TASHKENT, Uzbekistan — Residents of Mazar-e-Sharif sacrificed sheep Saturday to celebrate the defeat of the Taliban in the northern Afghan city, and its latest conquerors vowed not to force women to wear veils, a representative of the opposition Northern Alliance said.

Northern Alliance fighters drove Taliban forces out of Mazar-e-Sharif on Friday, a key victory that leaves the alliance in control of the areas bordering Uzbekistan. That is likely to open up supply routes to the poorly equipped fighters.

"The general mood of the people is very good," said Mohammed Hasham Saad, the top alliance representative in Uzbekistan. He said that after the Taliban fighters fled, residents gathered to sacrifice sheep and pray in the blue-tiled mosque that dominates the center of the city.

Saad said the alliance’s first priority will be to restore electricity and gas in the city. He said there was little damage to buildings in the fighting.

Saad said a massive U.S. bombing campaign that killed hundreds of Taliban fighters around Mazar-e-Sharif was not the only factor in its capture. He also credited popular support in the city, which is mostly ethnic Uzbek and Tajik — the two groups that dominate the alliance.

After alliance fighters broke through the Taliban lines and entered the city, some residents who were former fighters took out old Soviet-made assault rifles they had been hiding and opened fire on the Taliban, Saad said.

"The residents from inside of Mazar revolted against the Taliban," he said.

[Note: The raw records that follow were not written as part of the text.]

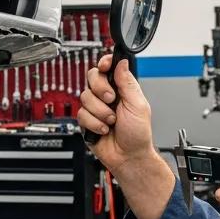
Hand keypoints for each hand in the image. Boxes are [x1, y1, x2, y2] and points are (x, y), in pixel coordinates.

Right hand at [78, 54, 154, 171]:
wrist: (128, 156)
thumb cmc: (138, 133)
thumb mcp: (138, 105)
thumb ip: (127, 82)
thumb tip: (122, 62)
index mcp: (121, 88)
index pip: (108, 68)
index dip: (104, 63)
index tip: (104, 66)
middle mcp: (107, 96)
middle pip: (92, 77)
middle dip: (100, 89)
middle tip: (112, 100)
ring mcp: (96, 108)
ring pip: (85, 97)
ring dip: (100, 112)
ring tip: (112, 121)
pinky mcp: (87, 121)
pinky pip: (81, 114)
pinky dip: (94, 123)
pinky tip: (104, 130)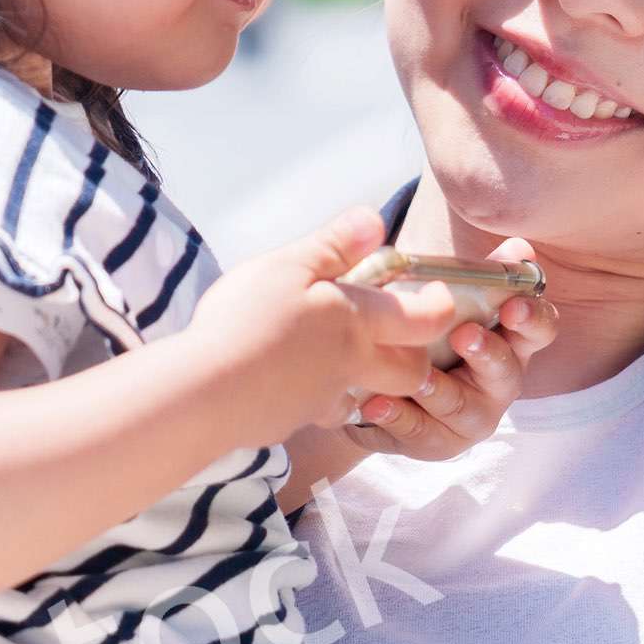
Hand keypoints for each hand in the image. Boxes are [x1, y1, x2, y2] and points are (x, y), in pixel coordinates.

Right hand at [187, 207, 510, 450]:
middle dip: (414, 355)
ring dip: (357, 377)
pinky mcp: (289, 422)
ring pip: (360, 393)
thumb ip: (334, 245)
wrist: (204, 394)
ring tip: (323, 353)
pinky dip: (305, 392)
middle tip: (394, 332)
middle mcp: (352, 366)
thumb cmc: (247, 322)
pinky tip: (275, 374)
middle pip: (411, 372)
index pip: (427, 320)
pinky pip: (312, 408)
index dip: (440, 306)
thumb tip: (375, 221)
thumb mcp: (289, 266)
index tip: (434, 293)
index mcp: (358, 323)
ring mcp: (322, 400)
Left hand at [276, 237, 555, 503]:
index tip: (513, 304)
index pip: (540, 330)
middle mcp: (498, 384)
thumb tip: (519, 246)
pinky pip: (418, 433)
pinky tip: (375, 403)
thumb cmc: (429, 335)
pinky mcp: (433, 442)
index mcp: (511, 342)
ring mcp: (468, 418)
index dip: (532, 317)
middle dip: (488, 355)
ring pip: (463, 409)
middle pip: (507, 374)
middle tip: (464, 335)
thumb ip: (485, 274)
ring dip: (441, 391)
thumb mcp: (453, 303)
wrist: (382, 385)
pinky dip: (397, 417)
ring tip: (417, 375)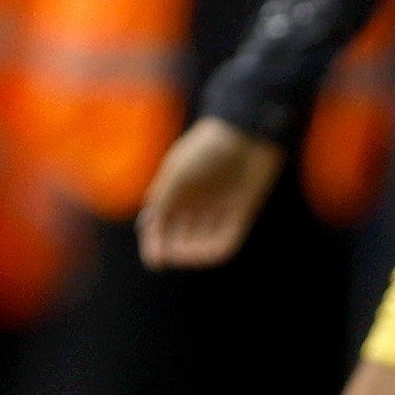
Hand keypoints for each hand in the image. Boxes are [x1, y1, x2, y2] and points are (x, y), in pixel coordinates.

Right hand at [135, 118, 284, 271]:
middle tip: (168, 255)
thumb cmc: (206, 149)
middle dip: (171, 247)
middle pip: (178, 233)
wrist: (247, 134)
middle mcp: (196, 201)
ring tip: (185, 254)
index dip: (154, 242)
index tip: (154, 260)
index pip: (159, 223)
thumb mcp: (176, 174)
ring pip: (200, 240)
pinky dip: (213, 250)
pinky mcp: (241, 213)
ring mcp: (218, 208)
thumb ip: (161, 202)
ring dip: (191, 251)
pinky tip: (205, 253)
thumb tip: (147, 230)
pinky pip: (225, 240)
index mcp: (176, 190)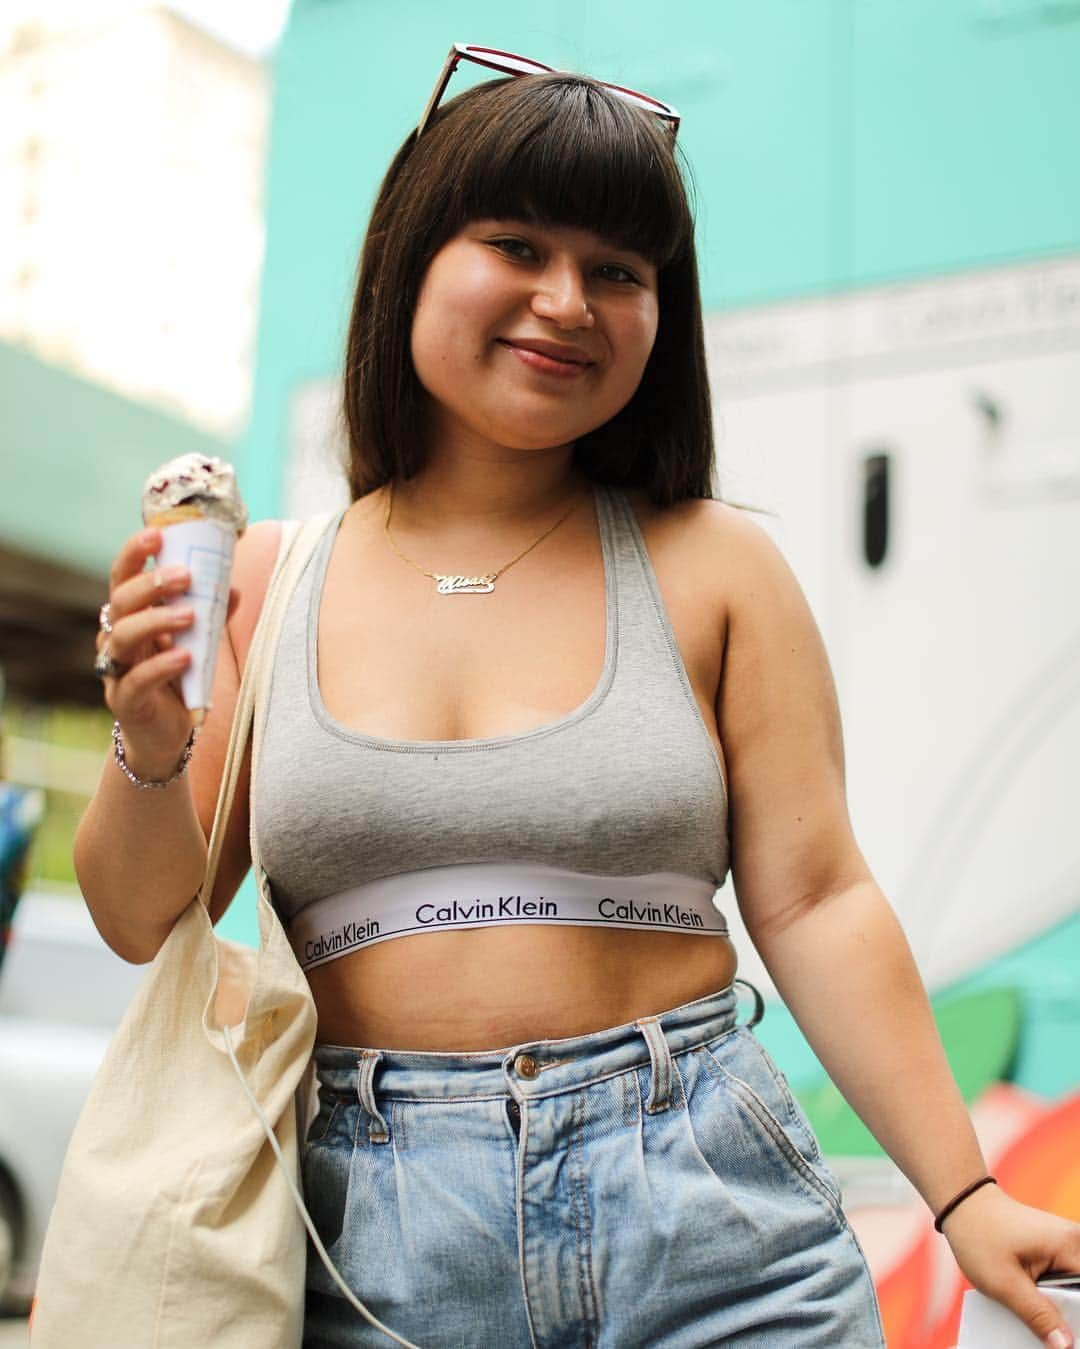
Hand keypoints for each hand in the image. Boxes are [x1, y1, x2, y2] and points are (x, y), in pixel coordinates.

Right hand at [99, 528, 237, 774]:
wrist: (164, 734)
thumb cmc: (176, 677)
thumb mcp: (195, 640)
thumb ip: (209, 615)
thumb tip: (234, 588)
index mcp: (129, 616)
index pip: (122, 576)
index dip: (134, 554)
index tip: (158, 535)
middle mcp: (115, 638)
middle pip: (121, 602)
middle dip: (151, 584)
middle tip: (184, 575)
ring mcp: (115, 670)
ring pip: (124, 637)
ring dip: (158, 620)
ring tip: (191, 615)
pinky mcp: (125, 701)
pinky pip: (137, 680)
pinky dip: (161, 665)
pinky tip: (185, 656)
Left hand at [942, 1181, 1079, 1346]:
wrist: (963, 1205)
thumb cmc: (978, 1236)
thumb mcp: (1005, 1284)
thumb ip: (1039, 1316)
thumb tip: (1065, 1346)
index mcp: (1071, 1246)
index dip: (1078, 1320)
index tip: (1066, 1336)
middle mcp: (1075, 1242)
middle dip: (1069, 1314)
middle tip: (1048, 1331)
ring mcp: (1067, 1244)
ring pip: (1074, 1290)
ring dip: (1061, 1307)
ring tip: (1035, 1312)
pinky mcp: (1057, 1250)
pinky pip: (1065, 1281)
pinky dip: (1053, 1296)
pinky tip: (1034, 1302)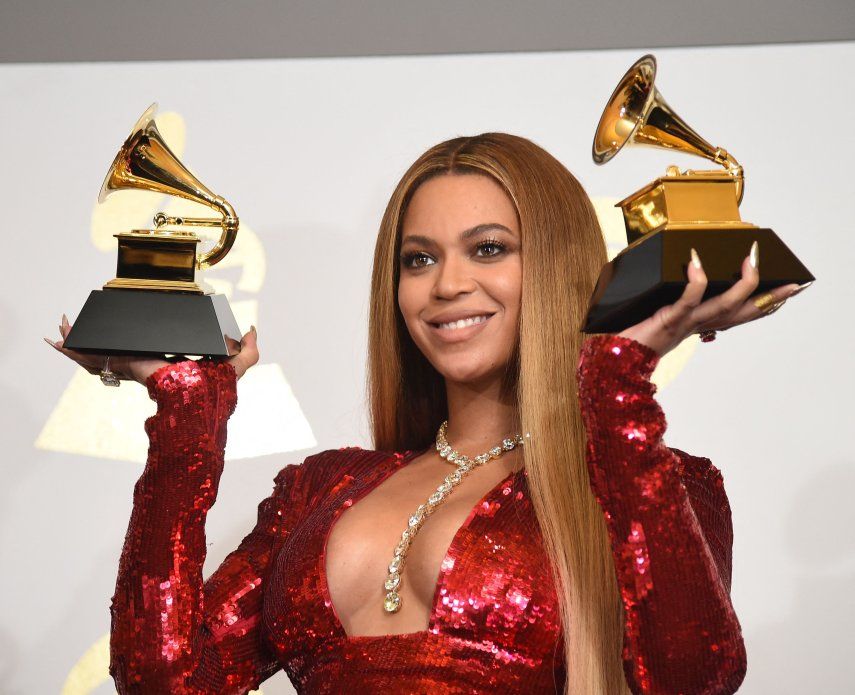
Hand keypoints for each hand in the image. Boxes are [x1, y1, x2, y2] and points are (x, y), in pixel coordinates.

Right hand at [45, 315, 259, 385]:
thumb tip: (251, 329)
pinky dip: (73, 350)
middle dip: (96, 340)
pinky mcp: (124, 364)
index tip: (122, 325)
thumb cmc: (214, 392)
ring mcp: (132, 365)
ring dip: (78, 341)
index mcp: (168, 361)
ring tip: (62, 327)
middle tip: (78, 325)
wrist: (196, 401)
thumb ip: (248, 348)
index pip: (146, 348)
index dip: (133, 337)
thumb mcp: (237, 365)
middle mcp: (147, 363)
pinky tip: (58, 340)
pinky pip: (93, 359)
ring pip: (99, 354)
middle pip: (117, 350)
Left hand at [617, 242, 809, 356]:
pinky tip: (697, 264)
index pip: (737, 314)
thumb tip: (684, 269)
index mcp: (697, 324)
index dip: (763, 304)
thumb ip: (671, 297)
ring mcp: (684, 323)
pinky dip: (694, 283)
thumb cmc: (632, 334)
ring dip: (742, 285)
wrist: (612, 360)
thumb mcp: (657, 312)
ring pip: (723, 307)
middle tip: (794, 283)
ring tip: (753, 261)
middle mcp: (696, 325)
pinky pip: (686, 301)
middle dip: (770, 299)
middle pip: (742, 312)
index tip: (787, 292)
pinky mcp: (667, 320)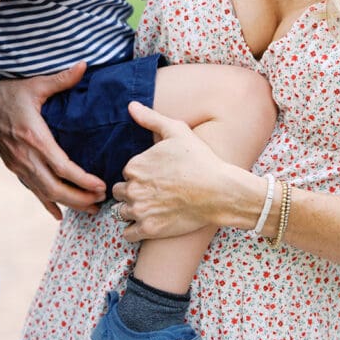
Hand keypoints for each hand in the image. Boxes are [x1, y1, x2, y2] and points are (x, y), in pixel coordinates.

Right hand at [0, 65, 106, 218]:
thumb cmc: (6, 89)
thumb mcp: (35, 84)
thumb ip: (61, 79)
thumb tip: (84, 65)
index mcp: (34, 137)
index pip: (62, 168)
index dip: (83, 180)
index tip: (101, 185)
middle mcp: (25, 156)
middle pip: (55, 188)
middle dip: (80, 198)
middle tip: (101, 201)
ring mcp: (17, 163)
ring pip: (44, 193)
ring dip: (68, 203)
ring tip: (90, 208)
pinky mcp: (12, 165)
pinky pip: (31, 189)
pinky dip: (46, 203)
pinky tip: (58, 213)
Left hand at [112, 100, 243, 240]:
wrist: (219, 191)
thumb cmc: (200, 159)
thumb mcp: (176, 131)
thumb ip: (150, 119)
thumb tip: (131, 105)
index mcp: (135, 166)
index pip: (127, 172)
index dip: (140, 174)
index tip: (155, 176)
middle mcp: (133, 188)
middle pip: (120, 192)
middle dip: (132, 192)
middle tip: (152, 193)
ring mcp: (140, 210)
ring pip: (122, 212)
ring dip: (132, 210)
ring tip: (150, 208)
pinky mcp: (149, 229)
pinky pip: (128, 233)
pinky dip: (134, 230)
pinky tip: (147, 222)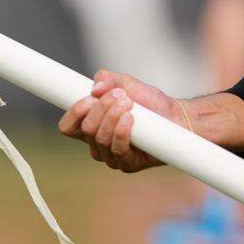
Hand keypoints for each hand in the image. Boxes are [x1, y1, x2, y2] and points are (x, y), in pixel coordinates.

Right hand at [57, 70, 179, 172]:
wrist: (176, 116)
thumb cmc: (148, 101)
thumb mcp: (125, 82)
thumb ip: (107, 78)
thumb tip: (95, 88)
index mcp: (89, 125)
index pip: (67, 127)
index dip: (74, 113)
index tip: (90, 98)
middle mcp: (96, 143)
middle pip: (86, 129)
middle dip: (101, 109)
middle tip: (119, 95)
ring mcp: (111, 156)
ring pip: (100, 139)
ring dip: (112, 117)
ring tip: (128, 103)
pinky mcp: (128, 164)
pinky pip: (118, 150)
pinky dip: (122, 132)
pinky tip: (130, 118)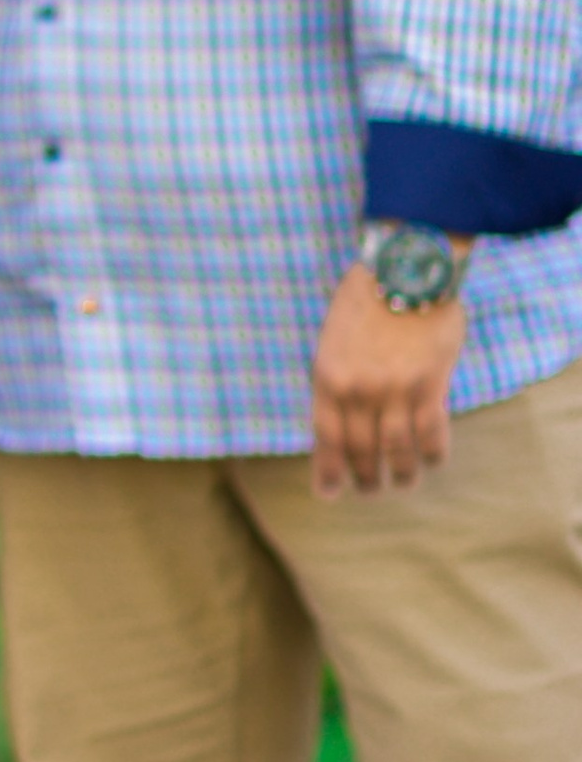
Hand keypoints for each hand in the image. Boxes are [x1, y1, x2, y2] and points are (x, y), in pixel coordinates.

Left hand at [309, 262, 466, 494]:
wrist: (403, 268)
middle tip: (370, 491)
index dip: (328, 470)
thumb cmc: (365, 299)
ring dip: (401, 473)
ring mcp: (395, 389)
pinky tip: (434, 461)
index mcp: (328, 377)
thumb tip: (343, 417)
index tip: (329, 493)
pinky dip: (433, 452)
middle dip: (365, 477)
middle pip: (361, 449)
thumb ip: (337, 378)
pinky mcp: (430, 383)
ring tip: (404, 484)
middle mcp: (358, 390)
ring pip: (396, 448)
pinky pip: (432, 431)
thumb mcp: (333, 339)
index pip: (326, 437)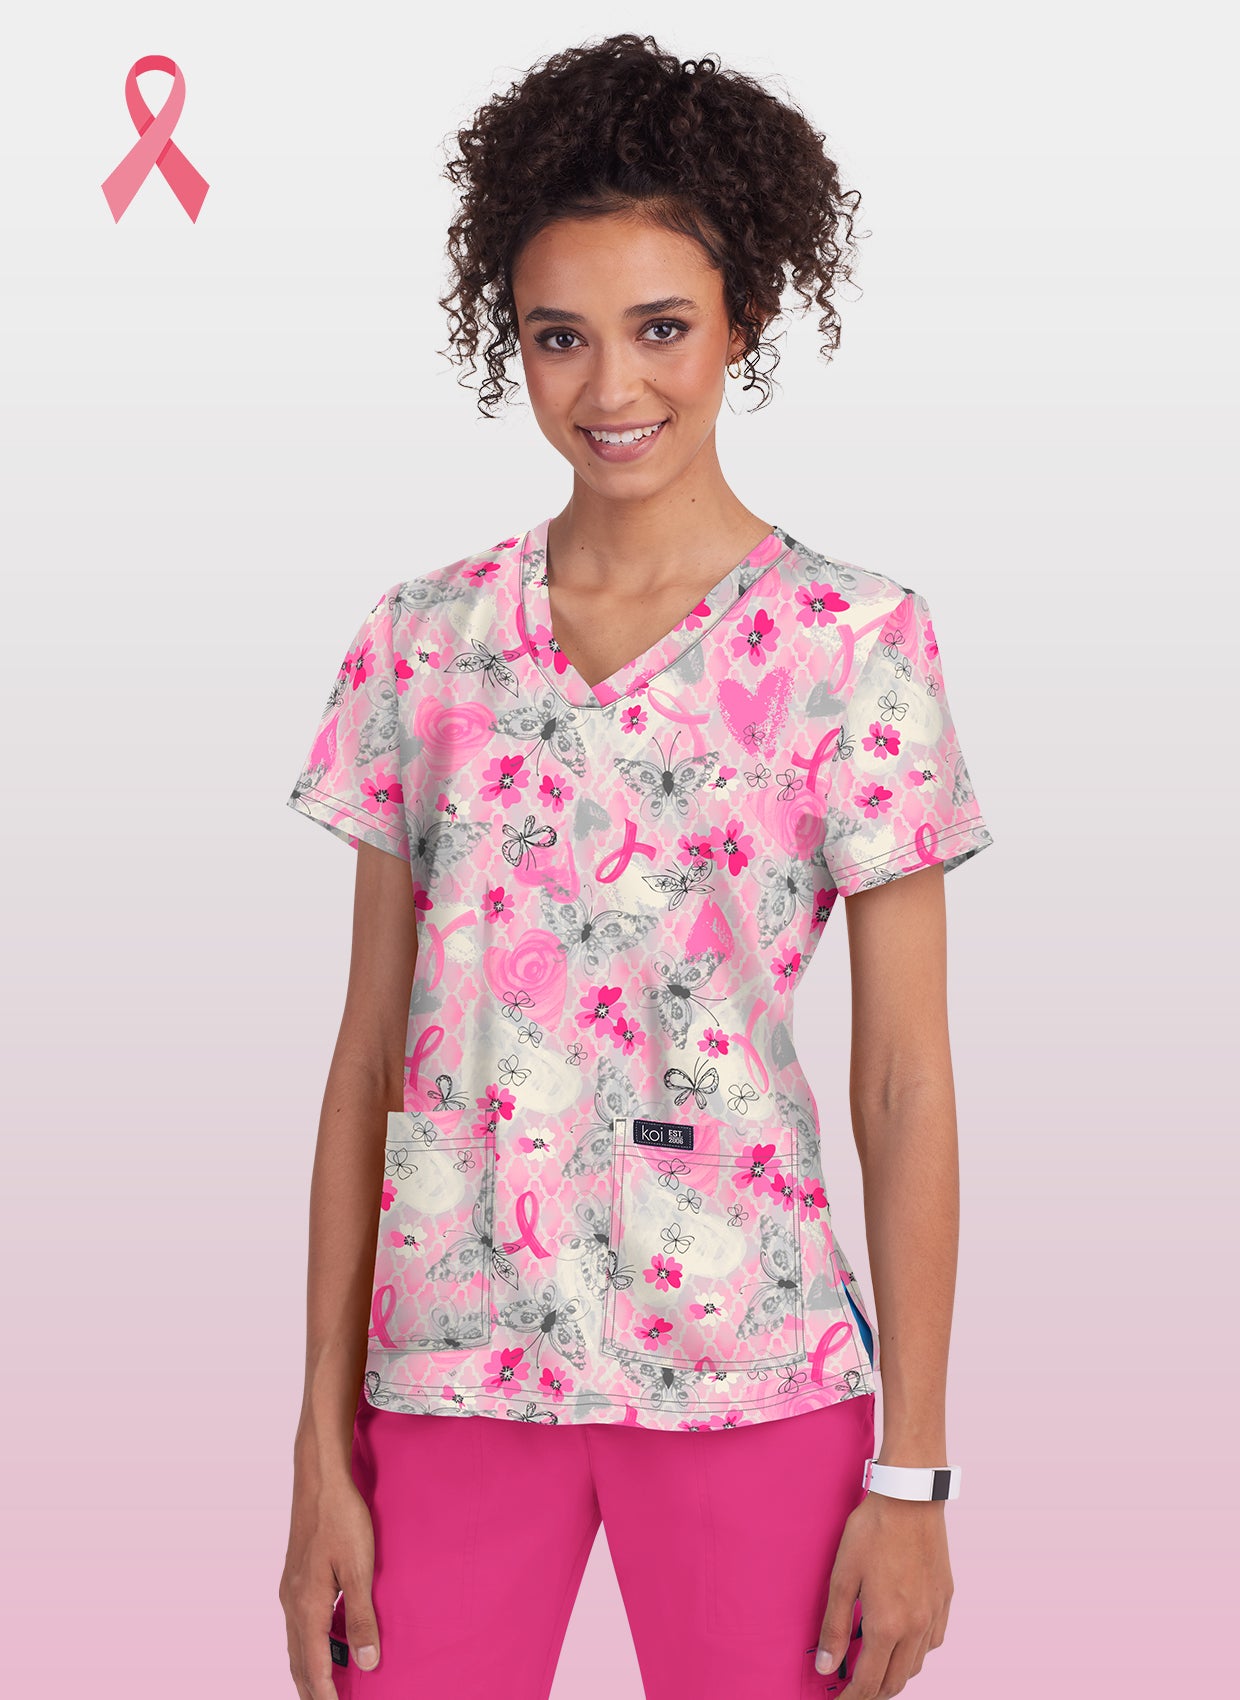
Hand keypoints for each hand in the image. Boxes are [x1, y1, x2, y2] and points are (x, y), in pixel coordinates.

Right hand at [279, 1463, 380, 1696]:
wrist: (320, 1481)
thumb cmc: (342, 1519)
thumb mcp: (360, 1569)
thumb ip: (361, 1616)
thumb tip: (366, 1662)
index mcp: (307, 1606)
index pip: (314, 1666)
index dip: (326, 1693)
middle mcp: (291, 1603)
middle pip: (298, 1661)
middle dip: (311, 1689)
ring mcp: (289, 1589)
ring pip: (295, 1643)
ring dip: (307, 1669)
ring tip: (322, 1687)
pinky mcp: (294, 1577)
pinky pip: (296, 1625)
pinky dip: (306, 1646)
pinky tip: (320, 1643)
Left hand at [813, 1491, 953, 1697]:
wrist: (911, 1498)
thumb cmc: (872, 1532)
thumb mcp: (842, 1577)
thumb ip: (834, 1626)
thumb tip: (826, 1666)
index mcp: (887, 1625)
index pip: (869, 1682)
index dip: (852, 1698)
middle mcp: (916, 1627)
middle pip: (895, 1681)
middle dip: (872, 1692)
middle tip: (853, 1688)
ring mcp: (934, 1614)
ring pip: (916, 1665)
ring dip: (894, 1674)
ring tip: (874, 1666)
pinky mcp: (945, 1600)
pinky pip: (933, 1642)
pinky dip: (916, 1652)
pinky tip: (902, 1639)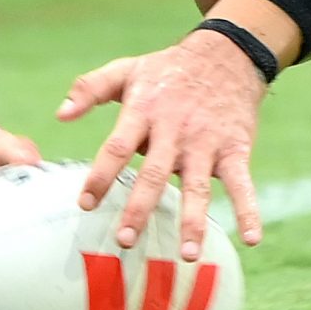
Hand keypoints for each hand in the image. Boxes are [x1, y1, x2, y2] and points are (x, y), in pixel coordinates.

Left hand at [59, 30, 266, 260]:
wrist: (226, 54)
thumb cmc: (167, 70)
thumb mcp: (126, 70)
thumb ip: (89, 89)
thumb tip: (59, 115)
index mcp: (143, 112)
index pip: (117, 148)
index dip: (100, 176)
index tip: (86, 204)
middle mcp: (174, 130)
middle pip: (154, 174)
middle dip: (140, 209)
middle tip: (125, 240)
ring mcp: (206, 142)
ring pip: (197, 186)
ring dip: (193, 222)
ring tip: (186, 255)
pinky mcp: (235, 149)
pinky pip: (242, 184)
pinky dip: (249, 210)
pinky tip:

He said that the Taliban had fled the city, leaving behind some 700 Pakistani volunteer fighters who had just arrived Thursday as reinforcements. The Pakistanis hid in a school and a former commander’s home and surrendered Saturday afternoon after being surrounded by alliance fighters, he said. They were jailed, he said.

However, a commander of a Shiite Muslim opposition faction said anti-Taliban forces overran the school, killing about 1,000 Pakistanis and other foreigners fighting for the Taliban and capturing 50 others.

That claim was denied by Abdul Hanan Hemat, chief of the Taliban-controlled Bakhtar News Agency. None of the claims could be independently verified.

Saad said about 300 wounded Taliban fighters were in the hospital.

He said the alliance will not require women in Mazar-e-Sharif to wear veils in public, and that it plans to reopen the University of Mazar-e-Sharif "for girls and boys."

The Taliban have imposed a strict brand of Islam on the parts of Afghanistan they hold, making women cover their bodies and faces and barring them from more than a few years of lower school.